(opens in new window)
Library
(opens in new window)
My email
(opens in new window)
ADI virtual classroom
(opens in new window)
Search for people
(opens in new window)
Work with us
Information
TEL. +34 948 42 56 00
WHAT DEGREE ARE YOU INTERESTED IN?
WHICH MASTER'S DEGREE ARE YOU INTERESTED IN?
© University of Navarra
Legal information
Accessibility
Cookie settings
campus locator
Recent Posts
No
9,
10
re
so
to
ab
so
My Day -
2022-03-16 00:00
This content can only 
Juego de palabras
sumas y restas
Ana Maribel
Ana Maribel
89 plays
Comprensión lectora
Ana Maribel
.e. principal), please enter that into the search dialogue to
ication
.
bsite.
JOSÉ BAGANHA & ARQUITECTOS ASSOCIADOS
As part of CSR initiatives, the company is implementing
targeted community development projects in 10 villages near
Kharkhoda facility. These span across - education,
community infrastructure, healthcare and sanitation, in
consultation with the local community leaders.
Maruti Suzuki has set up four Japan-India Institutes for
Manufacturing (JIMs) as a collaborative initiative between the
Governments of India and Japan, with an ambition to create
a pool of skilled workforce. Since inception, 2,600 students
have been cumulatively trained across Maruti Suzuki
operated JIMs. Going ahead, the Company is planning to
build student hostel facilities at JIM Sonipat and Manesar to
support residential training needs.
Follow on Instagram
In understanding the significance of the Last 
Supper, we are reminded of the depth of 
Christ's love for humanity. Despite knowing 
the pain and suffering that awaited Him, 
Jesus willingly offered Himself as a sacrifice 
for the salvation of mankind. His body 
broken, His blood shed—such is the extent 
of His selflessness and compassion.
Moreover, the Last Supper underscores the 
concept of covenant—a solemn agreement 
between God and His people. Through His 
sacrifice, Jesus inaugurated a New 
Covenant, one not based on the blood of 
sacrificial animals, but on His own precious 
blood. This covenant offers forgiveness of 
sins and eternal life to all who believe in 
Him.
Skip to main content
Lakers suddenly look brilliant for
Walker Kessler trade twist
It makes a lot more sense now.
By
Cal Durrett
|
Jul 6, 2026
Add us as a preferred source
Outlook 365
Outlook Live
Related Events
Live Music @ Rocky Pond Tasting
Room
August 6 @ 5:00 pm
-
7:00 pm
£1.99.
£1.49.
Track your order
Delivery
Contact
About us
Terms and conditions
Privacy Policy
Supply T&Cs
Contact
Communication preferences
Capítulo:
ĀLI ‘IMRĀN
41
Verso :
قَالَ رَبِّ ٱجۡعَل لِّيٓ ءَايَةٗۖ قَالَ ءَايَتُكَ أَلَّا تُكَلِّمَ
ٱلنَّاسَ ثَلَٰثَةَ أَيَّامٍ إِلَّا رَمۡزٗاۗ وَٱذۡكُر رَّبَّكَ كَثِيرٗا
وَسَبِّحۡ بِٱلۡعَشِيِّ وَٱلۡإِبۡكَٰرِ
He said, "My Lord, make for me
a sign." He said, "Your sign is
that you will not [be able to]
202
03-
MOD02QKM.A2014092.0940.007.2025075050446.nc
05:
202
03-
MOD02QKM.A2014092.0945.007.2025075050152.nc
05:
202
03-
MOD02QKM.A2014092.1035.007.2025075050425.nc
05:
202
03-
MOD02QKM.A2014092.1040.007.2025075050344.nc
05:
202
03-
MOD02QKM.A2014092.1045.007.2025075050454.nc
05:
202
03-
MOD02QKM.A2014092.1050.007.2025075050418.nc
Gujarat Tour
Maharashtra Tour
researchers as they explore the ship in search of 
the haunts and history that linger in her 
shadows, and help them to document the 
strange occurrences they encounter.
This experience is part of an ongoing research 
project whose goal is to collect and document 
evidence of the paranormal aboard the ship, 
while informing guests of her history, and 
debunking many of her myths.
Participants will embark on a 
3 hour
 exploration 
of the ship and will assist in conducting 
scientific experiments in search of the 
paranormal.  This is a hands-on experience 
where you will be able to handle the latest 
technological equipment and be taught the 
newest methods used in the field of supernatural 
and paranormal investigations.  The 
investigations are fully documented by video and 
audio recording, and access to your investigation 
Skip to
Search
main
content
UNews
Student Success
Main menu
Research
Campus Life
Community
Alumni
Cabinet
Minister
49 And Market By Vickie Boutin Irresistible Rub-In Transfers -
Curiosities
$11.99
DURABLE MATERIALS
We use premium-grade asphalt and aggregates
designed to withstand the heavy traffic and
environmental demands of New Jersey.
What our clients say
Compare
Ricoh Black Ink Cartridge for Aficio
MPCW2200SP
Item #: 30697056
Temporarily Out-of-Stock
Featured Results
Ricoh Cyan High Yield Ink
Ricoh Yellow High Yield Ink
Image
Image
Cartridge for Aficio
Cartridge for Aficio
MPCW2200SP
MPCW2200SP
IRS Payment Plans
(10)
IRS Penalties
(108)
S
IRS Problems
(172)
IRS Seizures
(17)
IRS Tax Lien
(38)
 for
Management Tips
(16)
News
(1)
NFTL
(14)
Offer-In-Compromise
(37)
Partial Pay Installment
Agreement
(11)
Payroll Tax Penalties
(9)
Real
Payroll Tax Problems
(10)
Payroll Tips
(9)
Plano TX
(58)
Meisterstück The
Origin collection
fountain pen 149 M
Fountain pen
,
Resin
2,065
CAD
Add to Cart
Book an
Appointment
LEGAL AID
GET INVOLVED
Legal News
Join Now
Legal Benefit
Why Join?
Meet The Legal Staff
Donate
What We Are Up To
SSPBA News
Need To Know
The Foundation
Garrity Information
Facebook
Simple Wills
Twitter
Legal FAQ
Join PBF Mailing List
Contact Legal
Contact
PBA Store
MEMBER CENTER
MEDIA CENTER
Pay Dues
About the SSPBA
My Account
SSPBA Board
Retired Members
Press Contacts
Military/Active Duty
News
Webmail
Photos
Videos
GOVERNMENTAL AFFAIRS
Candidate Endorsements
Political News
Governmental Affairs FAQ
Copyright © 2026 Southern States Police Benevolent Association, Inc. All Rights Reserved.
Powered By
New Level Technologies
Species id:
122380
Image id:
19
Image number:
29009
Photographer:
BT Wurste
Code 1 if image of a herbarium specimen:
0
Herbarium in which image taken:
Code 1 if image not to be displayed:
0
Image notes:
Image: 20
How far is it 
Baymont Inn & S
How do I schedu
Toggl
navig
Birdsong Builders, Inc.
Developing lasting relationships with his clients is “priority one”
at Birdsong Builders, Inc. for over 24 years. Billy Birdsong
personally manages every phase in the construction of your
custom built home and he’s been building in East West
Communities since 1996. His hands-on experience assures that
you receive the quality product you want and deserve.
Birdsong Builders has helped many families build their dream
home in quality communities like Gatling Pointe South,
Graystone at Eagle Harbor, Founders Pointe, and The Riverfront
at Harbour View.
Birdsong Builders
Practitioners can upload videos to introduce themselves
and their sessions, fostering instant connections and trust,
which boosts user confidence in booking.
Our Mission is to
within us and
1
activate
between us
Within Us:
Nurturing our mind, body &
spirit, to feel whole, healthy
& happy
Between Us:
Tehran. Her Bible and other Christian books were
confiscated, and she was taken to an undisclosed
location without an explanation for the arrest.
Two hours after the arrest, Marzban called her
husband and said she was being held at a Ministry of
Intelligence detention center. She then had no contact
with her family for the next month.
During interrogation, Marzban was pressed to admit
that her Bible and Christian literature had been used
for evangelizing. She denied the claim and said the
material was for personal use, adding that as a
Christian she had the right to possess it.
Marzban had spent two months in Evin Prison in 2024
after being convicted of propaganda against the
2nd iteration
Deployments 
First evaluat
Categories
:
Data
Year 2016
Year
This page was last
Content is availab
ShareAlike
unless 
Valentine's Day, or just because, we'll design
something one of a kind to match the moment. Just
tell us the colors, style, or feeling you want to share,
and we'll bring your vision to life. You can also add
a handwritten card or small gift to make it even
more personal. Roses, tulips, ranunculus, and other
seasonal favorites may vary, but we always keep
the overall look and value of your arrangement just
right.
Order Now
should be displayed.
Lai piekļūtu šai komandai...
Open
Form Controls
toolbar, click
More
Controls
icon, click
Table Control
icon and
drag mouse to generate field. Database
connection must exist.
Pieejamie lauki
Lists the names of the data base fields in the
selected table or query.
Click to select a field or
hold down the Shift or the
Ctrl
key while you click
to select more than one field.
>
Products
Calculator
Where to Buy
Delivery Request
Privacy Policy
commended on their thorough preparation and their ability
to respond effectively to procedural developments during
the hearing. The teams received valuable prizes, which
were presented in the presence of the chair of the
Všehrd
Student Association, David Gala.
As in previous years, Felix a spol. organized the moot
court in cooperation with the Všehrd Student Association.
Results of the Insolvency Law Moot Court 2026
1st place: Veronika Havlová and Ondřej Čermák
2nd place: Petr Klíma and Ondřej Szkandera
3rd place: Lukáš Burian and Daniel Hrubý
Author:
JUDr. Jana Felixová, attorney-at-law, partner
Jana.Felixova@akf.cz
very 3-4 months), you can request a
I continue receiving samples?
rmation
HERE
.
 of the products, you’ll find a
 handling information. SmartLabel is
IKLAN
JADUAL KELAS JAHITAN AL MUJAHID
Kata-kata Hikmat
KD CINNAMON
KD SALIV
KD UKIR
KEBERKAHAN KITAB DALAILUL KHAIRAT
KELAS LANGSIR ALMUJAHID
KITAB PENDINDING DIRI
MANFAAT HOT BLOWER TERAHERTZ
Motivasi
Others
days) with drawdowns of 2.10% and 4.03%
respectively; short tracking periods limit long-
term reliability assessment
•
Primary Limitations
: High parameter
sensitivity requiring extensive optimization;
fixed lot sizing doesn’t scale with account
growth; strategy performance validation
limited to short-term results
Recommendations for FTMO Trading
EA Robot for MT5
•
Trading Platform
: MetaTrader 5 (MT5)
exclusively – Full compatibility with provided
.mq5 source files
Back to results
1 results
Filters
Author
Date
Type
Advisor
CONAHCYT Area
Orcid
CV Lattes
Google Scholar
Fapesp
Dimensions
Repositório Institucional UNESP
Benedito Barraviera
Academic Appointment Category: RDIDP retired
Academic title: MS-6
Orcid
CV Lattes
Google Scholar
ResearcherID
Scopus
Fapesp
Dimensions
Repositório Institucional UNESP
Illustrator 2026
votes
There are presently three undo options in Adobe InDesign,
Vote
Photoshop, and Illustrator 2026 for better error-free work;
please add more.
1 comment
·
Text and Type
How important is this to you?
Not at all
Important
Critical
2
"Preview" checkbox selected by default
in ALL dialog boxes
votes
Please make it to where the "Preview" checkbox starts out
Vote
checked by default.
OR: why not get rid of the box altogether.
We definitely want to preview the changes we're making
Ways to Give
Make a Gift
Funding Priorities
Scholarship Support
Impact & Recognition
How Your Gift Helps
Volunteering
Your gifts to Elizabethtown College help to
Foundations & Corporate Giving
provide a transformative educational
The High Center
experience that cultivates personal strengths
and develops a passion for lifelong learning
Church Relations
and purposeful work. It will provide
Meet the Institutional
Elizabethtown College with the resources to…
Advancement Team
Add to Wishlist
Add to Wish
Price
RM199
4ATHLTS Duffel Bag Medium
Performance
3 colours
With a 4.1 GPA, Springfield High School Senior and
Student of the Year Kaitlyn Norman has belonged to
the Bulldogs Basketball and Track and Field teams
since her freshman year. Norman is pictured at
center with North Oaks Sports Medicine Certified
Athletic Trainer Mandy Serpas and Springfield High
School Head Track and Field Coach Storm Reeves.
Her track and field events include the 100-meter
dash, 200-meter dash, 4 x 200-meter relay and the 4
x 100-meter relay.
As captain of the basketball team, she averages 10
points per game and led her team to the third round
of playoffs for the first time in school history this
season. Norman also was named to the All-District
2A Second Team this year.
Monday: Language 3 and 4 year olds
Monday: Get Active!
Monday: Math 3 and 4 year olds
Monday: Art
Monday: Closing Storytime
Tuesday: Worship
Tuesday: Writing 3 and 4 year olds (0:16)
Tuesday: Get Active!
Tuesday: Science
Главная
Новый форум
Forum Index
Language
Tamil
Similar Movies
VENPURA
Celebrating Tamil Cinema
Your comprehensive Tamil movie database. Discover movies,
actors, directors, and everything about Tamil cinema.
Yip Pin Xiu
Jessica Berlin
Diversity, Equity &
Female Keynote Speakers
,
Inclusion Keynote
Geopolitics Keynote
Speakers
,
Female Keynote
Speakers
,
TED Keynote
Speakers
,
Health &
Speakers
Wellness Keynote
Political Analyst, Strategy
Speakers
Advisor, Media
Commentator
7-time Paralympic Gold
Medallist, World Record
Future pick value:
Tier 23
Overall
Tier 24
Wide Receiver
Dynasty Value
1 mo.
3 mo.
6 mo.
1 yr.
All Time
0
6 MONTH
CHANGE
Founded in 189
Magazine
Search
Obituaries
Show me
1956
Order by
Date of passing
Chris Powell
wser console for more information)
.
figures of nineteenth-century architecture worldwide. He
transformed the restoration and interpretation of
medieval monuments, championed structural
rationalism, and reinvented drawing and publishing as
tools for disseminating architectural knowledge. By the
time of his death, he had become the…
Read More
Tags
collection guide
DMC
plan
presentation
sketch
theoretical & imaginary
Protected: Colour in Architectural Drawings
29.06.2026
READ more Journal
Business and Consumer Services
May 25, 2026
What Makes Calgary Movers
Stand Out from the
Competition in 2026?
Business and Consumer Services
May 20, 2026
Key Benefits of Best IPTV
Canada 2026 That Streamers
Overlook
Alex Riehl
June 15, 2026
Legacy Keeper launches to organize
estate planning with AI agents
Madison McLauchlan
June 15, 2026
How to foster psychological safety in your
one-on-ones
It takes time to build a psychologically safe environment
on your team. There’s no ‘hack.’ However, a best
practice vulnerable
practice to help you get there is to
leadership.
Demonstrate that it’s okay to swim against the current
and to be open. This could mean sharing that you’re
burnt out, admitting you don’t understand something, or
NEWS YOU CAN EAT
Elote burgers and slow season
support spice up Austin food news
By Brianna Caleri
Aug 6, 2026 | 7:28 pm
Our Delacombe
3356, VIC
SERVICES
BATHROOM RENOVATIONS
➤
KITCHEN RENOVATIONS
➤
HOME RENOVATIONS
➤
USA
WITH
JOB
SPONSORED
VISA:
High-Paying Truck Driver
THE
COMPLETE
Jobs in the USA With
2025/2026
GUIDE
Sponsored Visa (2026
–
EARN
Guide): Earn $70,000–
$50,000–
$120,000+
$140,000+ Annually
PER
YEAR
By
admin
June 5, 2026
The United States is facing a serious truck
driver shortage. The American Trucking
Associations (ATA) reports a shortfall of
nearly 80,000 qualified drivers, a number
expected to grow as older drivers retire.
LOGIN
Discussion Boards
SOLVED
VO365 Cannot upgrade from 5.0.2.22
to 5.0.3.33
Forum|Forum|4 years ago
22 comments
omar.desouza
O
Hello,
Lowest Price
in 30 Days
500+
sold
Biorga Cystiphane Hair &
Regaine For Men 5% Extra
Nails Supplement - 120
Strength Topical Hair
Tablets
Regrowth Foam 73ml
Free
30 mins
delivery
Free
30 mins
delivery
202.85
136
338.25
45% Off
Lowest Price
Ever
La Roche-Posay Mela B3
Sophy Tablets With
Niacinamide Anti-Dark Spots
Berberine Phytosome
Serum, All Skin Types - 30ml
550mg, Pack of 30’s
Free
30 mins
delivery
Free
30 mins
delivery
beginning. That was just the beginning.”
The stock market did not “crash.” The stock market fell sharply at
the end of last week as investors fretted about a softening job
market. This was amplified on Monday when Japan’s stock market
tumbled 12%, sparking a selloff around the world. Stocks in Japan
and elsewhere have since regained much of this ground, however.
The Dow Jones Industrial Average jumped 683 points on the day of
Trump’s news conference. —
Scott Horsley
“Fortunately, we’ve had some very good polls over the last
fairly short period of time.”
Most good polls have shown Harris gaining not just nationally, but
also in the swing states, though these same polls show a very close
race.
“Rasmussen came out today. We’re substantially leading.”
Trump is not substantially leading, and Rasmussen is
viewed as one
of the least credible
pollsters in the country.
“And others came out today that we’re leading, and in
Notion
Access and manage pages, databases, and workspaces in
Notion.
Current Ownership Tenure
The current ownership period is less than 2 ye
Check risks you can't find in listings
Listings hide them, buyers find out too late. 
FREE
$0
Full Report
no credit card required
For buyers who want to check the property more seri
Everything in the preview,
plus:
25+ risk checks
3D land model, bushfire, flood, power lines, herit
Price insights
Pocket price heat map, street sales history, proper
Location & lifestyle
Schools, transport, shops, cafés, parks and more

####################

● What is expected: Print only what lies in the material above starting at the line with "respectively; short tracking" and ending at the line with "Academic Appointment Category: RDIDP retired", every line exactly as given.

● Answer box:
respectively; short tracking periods limit long-
term reliability assessment
•
Primary Limitations
: High parameter
sensitivity requiring extensive optimization;
fixed lot sizing doesn’t scale with account
growth; strategy performance validation
limited to short-term results
Recommendations for FTMO Trading
EA Robot for MT5
•
Trading Platform
: MetaTrader 5 (MT5)
exclusively – Full compatibility with provided
.mq5 source files
Back to results
1 results
Filters
Author
Date
Type
Advisor
CONAHCYT Area
Orcid
CV Lattes
Google Scholar
Fapesp
Dimensions
Repositório Institucional UNESP
Benedito Barraviera
Academic Appointment Category: RDIDP retired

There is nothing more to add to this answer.